===== Given information =====

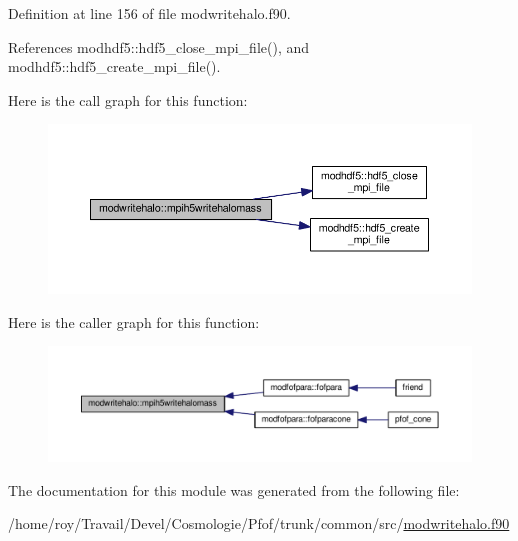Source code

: Definition at line 156 of file modwritehalo.\-f90.



References modhdf5\-::hdf5\-\_\-close\-\_\-mpi\-\_\-file(), and modhdf5\-::hdf5\-\_\-create\-\_\-mpi\-\_\-file().



Here is the call graph for this function\-:\nopagebreak
\begin{figure}[H]
\begin{center}
\leavevmode
\includegraphics[width=350pt]{classmodwritehalo_a89848d0de917714b051873fda01d98d1_cgraph}
\end{center}
\end{figure}




Here is the caller graph for this function\-:\nopagebreak
\begin{figure}[H]
\begin{center}
\leavevmode
\includegraphics[width=350pt]{classmodwritehalo_a89848d0de917714b051873fda01d98d1_icgraph}
\end{center}
\end{figure}




The documentation for this module was generated from the following file\-:\begin{DoxyCompactItemize}
\item 
/home/roy/\-Travail/\-Devel/\-Cosmologie/\-Pfof/trunk/common/src/\hyperlink{modwritehalo_8f90}{modwritehalo.\-f90}\end{DoxyCompactItemize}
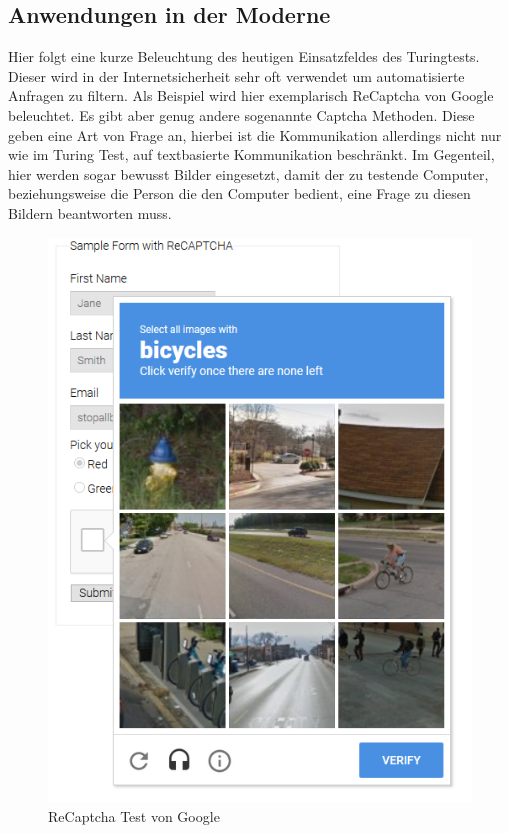 \subsection{Anwendungen in der Moderne}
Hier folgt eine kurze Beleuchtung des heutigen Einsatzfeldes des Turingtests. Dieser wird in der Internetsicherheit sehr oft verwendet um automatisierte Anfragen zu filtern. Als Beispiel wird hier exemplarisch ReCaptcha von Google beleuchtet. 
Es gibt aber genug andere sogenannte Captcha Methoden. Diese geben eine Art von Frage an, hierbei ist die Kommunikation allerdings nicht nur wie im Turing Test, auf textbasierte Kommunikation beschränkt. Im Gegenteil, hier werden sogar bewusst Bilder eingesetzt, damit der zu testende Computer, beziehungsweise die Person die den Computer bedient, eine Frage zu diesen Bildern beantworten muss.\newpage
\begin{figure}
\includegraphics[scale=0.5]{recaptcha.png}
\caption{ReCaptcha Test von Google \cite{captchapic}}
\label{fig:recaptcha}
\end{figure}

=====

▶ **Your instructions**: Every line holding the string "nopagebreak" should be copied here, so please find those lines in the data.

▶ **Output**:
Here is the call graph for this function\-:\nopagebreak
Here is the caller graph for this function\-:\nopagebreak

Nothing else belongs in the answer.